Jeff King <peff@xxxxxxxx> · Wed, 6 Dec 2023 14:49:52 -0500

On Wed, Nov 15, 2023 at 02:35:16PM +0100, Patrick Steinhardt wrote:

> > > Just to make sure we do not miscommunicate, I do not think we want
> > > to trigger the paranoia mode only in our tests.  We want to be
> > > paranoid to help real users who used "--missing" for their real use,
> > > so enabling PARANOIA in the test script is a wrong approach.  We
> > > should enable it inside "rev-list --missing" codepath.
> > 
> > Yeah. Just like we auto-enabled GIT_REF_PARANOIA for git-gc, etc, I
> > think we should do the same here.
> 
> I'm honestly still torn on this one.

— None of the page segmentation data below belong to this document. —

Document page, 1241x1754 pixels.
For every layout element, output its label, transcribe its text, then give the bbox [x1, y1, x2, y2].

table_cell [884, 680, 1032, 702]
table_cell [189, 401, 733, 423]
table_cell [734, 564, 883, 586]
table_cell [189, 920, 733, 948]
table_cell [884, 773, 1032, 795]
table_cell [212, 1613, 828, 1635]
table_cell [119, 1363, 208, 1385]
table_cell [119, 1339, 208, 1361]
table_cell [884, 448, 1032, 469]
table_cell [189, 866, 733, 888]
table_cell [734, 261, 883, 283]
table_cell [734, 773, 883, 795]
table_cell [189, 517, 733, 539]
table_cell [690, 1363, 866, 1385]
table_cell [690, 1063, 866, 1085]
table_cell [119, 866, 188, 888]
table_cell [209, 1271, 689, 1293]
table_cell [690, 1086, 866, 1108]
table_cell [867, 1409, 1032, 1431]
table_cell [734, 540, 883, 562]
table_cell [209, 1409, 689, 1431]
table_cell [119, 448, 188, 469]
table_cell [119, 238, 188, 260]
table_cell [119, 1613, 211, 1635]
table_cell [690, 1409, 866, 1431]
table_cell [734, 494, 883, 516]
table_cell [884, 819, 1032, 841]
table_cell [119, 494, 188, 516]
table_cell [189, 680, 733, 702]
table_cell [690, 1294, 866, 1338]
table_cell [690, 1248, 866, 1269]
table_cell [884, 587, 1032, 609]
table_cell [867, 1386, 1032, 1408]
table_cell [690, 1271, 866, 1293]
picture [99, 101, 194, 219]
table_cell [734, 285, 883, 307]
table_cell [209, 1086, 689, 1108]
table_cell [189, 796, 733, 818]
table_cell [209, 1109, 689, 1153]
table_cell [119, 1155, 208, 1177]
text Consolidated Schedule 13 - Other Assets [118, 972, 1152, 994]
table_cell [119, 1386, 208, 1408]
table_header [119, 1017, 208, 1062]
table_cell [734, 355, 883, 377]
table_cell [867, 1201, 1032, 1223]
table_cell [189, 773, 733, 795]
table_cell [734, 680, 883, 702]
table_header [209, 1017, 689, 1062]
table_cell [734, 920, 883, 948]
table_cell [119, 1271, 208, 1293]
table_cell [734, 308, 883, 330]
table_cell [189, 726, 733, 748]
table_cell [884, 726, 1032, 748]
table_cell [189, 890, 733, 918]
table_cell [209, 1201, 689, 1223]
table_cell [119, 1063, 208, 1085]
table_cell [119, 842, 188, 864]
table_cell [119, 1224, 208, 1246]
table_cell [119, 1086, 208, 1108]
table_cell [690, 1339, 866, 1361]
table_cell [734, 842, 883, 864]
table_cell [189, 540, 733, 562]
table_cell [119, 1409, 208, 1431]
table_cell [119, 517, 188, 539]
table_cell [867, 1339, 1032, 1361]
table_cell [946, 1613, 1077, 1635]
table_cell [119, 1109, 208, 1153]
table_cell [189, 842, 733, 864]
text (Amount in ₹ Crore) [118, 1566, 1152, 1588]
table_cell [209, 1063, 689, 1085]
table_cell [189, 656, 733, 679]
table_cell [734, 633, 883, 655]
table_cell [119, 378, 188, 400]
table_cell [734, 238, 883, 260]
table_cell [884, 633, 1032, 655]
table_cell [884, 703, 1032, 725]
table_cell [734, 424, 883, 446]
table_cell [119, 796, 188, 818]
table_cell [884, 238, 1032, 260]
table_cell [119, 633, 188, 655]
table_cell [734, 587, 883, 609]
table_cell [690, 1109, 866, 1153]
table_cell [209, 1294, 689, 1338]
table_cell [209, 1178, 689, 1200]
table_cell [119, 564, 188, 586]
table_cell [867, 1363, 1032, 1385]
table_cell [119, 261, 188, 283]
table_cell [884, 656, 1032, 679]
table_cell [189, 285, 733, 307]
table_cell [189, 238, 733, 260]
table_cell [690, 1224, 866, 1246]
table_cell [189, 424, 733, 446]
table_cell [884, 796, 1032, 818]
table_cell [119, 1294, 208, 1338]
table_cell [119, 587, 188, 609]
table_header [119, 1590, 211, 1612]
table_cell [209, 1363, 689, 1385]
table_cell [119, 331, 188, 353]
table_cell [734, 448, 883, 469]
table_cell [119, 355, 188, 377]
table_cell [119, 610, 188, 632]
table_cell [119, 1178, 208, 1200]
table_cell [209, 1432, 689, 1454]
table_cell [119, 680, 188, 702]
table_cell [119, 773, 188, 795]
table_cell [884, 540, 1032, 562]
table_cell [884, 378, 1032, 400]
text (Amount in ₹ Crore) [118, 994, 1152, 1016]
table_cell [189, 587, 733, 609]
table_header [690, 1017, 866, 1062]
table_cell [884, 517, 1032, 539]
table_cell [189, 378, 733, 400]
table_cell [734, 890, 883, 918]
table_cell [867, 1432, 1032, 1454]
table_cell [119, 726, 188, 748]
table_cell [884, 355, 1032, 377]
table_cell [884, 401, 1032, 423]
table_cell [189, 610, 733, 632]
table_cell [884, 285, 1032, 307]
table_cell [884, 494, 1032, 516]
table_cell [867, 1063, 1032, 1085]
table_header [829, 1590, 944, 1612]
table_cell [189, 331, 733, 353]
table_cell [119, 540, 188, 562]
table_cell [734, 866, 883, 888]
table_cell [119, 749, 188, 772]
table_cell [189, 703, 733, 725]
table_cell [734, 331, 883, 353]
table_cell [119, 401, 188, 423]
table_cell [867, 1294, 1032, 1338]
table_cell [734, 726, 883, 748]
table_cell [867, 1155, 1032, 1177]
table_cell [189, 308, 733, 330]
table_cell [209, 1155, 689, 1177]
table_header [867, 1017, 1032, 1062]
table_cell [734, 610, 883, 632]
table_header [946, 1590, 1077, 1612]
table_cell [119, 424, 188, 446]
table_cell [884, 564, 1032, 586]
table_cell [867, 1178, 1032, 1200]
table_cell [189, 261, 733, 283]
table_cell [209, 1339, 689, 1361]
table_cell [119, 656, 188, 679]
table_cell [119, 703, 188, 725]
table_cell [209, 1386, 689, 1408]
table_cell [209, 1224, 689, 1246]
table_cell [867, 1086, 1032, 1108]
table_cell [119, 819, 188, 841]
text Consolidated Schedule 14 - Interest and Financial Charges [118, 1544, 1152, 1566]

There are two cases that I can
> think of where missing objects would be benign and where one wants to
> use `git rev-list --missing`:
> 
>     - Repositories with promisor remotes, to find the boundary of where
>       we need to fetch new objects.
> 
>     - Quarantine directories where you only intend to list new objects
>       or find the boundary.
> 
> And in neither of those cases I can see a path for how the commit-graph
> would contain such missing commits when using regular tooling to perform
> repository maintenance.

Sorry for being unclear (and for the very slow response!). What I meant
by "here" was not "rev-list --missing" in particular, but rather that
"here" is "GIT_COMMIT_GRAPH_PARANOIA". And like GIT_REF_PARANOIA, we
should make sure it is turned on when checking for repository
corruption.

So specifically I meant that turning it off should:

  1. Not cause us to miss corruption with fsck.

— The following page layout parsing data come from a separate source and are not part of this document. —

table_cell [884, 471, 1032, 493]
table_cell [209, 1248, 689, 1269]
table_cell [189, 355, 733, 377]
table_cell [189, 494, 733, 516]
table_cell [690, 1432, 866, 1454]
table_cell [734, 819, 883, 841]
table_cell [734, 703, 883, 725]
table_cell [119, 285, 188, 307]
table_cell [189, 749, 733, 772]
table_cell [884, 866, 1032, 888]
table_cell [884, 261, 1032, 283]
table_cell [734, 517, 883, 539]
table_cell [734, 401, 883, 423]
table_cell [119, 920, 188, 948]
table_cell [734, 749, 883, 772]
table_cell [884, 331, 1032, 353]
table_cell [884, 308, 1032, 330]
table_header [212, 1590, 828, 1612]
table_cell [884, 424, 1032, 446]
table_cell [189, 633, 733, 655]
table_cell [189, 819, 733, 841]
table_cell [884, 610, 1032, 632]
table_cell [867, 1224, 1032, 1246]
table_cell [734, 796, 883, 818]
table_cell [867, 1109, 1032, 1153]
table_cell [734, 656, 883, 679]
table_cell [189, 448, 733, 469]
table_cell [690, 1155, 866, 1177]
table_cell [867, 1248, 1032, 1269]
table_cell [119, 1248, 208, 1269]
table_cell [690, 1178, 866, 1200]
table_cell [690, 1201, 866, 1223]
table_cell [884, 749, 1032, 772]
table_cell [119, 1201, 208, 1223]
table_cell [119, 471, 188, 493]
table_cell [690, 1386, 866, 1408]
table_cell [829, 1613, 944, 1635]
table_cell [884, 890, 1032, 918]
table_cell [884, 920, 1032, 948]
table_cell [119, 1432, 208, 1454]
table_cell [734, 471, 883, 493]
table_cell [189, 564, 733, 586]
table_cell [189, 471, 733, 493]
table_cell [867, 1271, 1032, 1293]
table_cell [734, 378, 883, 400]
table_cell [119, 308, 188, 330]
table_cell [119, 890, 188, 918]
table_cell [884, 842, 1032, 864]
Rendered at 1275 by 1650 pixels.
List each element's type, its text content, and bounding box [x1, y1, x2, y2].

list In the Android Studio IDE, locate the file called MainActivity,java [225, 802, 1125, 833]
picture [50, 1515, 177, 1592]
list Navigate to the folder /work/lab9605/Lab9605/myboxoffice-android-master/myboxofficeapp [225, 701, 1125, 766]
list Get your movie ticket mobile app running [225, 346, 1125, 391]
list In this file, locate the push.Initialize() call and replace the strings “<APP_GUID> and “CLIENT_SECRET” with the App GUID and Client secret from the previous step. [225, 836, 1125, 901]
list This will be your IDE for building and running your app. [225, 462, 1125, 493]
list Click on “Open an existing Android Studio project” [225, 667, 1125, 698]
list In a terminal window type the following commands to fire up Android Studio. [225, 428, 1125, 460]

  2. Not cause us to make corruption worse during a destructive repack
     (e.g., "repack -ad").

  3. Not admit corruption into the repository by fooling the rev-list
     invocation for check_connected().

I don't think the third one uses --missing at all, but even if it did,
the interesting thing to me is not "--missing", but rather that the
caller knows it is doing a corruption check. So it would set the
environment variable itself.

So in your loosening patch, I would have expected to see a couple of
those cases overriding the new "default to off" behavior. But it may be
that they are not necessary (e.g., I think fsck may turn off the commit
graph entirely already).

> So I'm still not sure why we think that this case is so much more
> special than others. If a user wants to check for repository corruption
> the tool shouldn't be `git rev-list --missing`, but git-fsck(1). To me,
> the former is only useful in very specific circumstances where the user
> knows what they are doing, and in none of the usecases I can think of
> should we have a stale commit-graph _unless_ we have actual repository
> corruption.
> 
> In reverse, to me this means that `--missing` is no more special than
> any of the other low-level tooling, where our stance seems to be "We
> assume that the repository is not corrupt". In that spirit, I'd argue
> that the same default value should apply here as for all the other
> cases.

Yeah, I think we are on the same page here. The need for paranoia is
really in the eyes of the caller, because only they know how careful
they want the operation to be.

> Oh, well. I'll wait for answers to this reply until tomorrow, and if I
> still haven't been able to convince anybody then I'll assume it's just
> me and adapt accordingly :)

Sorry, better late than never. ;)

-Peff